INNER JOIN term_relationships AS tr (NOLOCK)
    ON P.id = tr.object_id

INNER JOIN term_taxonomy AS tt (NOLOCK)
    ON tr.term_taxonomy_id = tt.term_taxonomy_id AND tt.taxonomy = 'size'

INNER JOIN terms AS size (NOLOCK)
    ON tt.term_id = size.term_id

INNER JOIN METADATA (NOLOCK)
    PIVOT
    (
        MAX(value)
        FOR [meta_key] IN (price,sku)
    )AS PIVOT_METADATA
    ON P.id = PIVOT_METADATA.product_id

What I feel could be the bottleneck in your query - You are joining Metadata 2 times. Since there are 1-to-many relationships in your tables, the Metadata 2-join doesn't hurt but after that as you join more tables - the number of rows due to 1-to-many relationship increase - and hence the prformance drops.

What I've tried to achieve - I'm making sure that as many 1-to-1 relationships are fulfilled as possible. To do this, I've done a Pivot on Metadata adn made price & sku as columns. Now my product id shall have only one row in Metadata pivot. alos, I've made sure that I join this picot at the very end.

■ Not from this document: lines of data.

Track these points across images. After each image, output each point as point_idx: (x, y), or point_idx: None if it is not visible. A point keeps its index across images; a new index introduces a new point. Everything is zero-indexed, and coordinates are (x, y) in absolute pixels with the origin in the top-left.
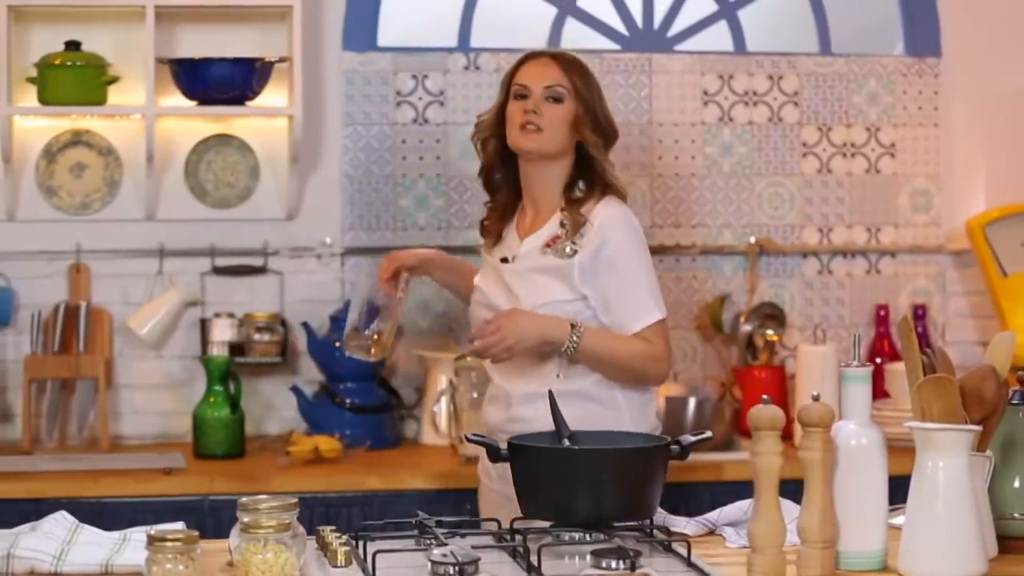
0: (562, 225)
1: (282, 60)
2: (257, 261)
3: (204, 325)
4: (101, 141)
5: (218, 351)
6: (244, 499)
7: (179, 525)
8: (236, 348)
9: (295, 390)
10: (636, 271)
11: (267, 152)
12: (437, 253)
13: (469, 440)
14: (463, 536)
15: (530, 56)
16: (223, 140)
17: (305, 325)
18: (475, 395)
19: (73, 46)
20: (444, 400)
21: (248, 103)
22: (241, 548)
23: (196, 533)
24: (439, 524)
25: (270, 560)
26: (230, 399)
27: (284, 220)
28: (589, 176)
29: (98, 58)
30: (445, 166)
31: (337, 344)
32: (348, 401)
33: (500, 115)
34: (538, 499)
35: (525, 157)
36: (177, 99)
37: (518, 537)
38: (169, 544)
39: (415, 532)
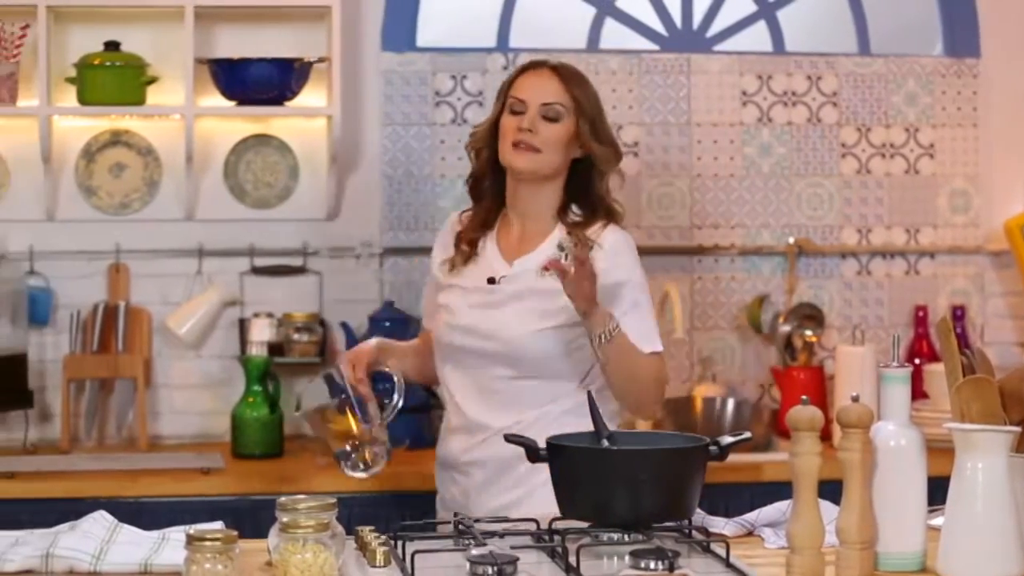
0: (560, 248)
1: (321, 60)
2: (296, 261)
3: (243, 325)
4: (140, 141)
5: (257, 351)
6: (283, 499)
7: (218, 525)
8: (275, 348)
9: None
10: (642, 299)
11: (306, 152)
12: (383, 340)
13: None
14: (501, 536)
15: (529, 67)
16: (262, 140)
17: (344, 325)
18: None
19: (112, 46)
20: None
21: (287, 103)
22: (280, 548)
23: (235, 533)
24: (478, 524)
25: (309, 560)
26: (269, 399)
27: (323, 220)
28: (586, 198)
29: (137, 58)
30: None
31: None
32: (387, 401)
33: (495, 126)
34: (576, 499)
35: (516, 176)
36: (216, 99)
37: (557, 537)
38: (208, 544)
39: (454, 532)
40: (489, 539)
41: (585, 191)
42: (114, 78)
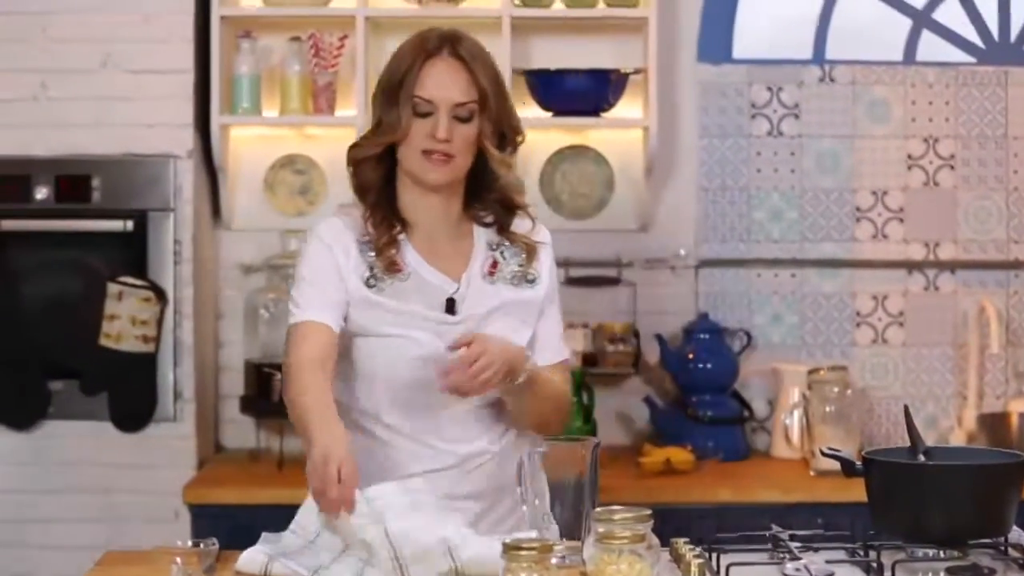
0: (492, 248)
1: (637, 72)
2: (611, 272)
3: None
4: None
5: (571, 361)
6: (598, 509)
7: (532, 534)
8: (589, 358)
9: (648, 401)
10: (558, 304)
11: (622, 163)
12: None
13: (824, 454)
14: (816, 551)
15: (431, 54)
16: (578, 151)
17: (658, 337)
18: (828, 409)
19: None
20: (796, 413)
21: (603, 114)
22: (595, 558)
23: (551, 542)
24: (793, 538)
25: (624, 571)
26: (583, 409)
27: (638, 231)
28: (490, 189)
29: None
30: (800, 179)
31: (691, 355)
32: (701, 413)
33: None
34: (892, 514)
35: (427, 187)
36: (532, 110)
37: (872, 553)
38: (524, 553)
39: (768, 545)
40: (804, 553)
41: (488, 182)
42: None
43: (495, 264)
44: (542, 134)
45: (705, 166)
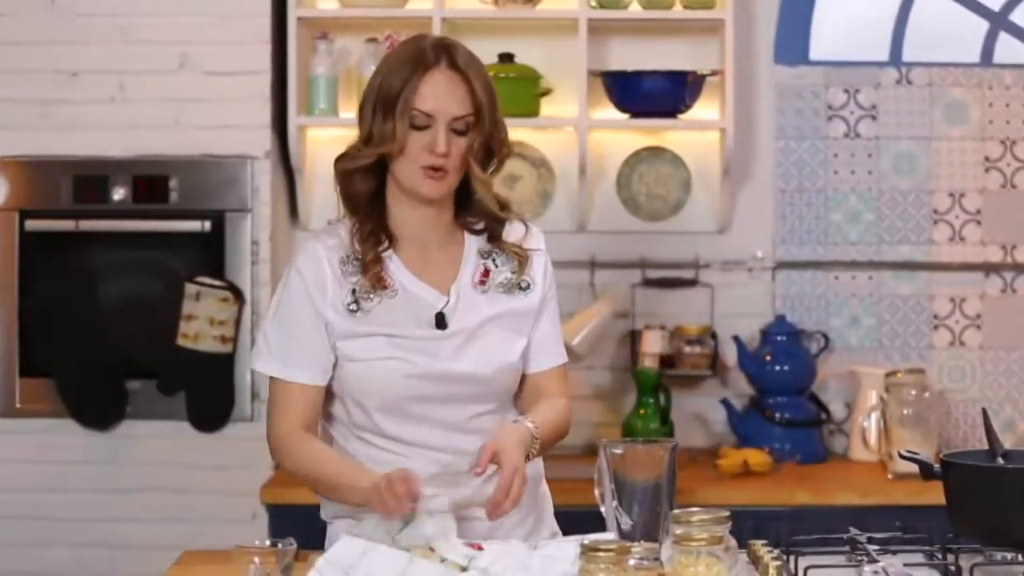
0: (483, 256)
1: (714, 73)
2: (688, 274)
3: (634, 337)
4: (534, 152)
5: (649, 363)
6: (676, 511)
7: (610, 535)
8: (666, 360)
9: (725, 403)
10: (557, 306)
11: (699, 165)
12: None
13: (903, 457)
14: (894, 553)
15: (429, 66)
16: (655, 153)
17: (736, 339)
18: (906, 412)
19: (506, 58)
20: (874, 416)
21: (680, 116)
22: (673, 560)
23: (629, 544)
24: (871, 540)
25: (702, 573)
26: (660, 411)
27: (715, 233)
28: (478, 199)
29: (531, 70)
30: (877, 180)
31: (769, 357)
32: (778, 415)
33: (391, 139)
34: (970, 517)
35: (421, 201)
36: (609, 111)
37: (950, 556)
38: (602, 554)
39: (846, 548)
40: (882, 556)
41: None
42: (508, 90)
43: (487, 272)
44: (619, 135)
45: (782, 168)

Give it a try. Please share the expected performance, number of records you have & also what performance you get with my asnwer.



回答6:

METADATA_TABLE and TERM_RELATIONSHIP_TABLE do not have any proimary key. When there are huge records in these tables your query performancy will be hit.

Checkpoints to increase your performance.

  1. All tables should have primary key. This is because rows in table will be physically sorted.
  2. For small and queries involving few tables keeping primary key in table would be enough. If you still wish to improve performance, create non-clustered-index for columns such as *object_Id field of term_relationships table* . Non-clustered index should be created for those columns in table which are taking part in join operation.

However, point to be noted is that, non-clustered index should be very less on those tables where multiple insert and updates are happening. This is not a simple question and can’t be answered only based on run time. There are other factors that affect the answer especially if environment where a stored procedure is running is heavily transactional.

You can find more here



回答7:

I would suggest those:

  • Consider reducing those joins from business level;
  • If not possible to do from "top"(business level), and the data is not for real time, I would suggest to prepare a memory table(I know the solution is not ideal). And select your data from memory table directly.

In my experience:

  • "joins" is the killer for performance, the bigger your data is, the more pain you will feel;
  • Try to get rid of joins, not try to improve query performance by keeping joins unless you have to. Usually I will try to fix those issues from "top" to "bottom"
  • The last suggestion is if all above don't work. I will consider "map/reduce + fulltext search", if that worth to do.

(Forgive me I didn't provide solution to improve your query performance.)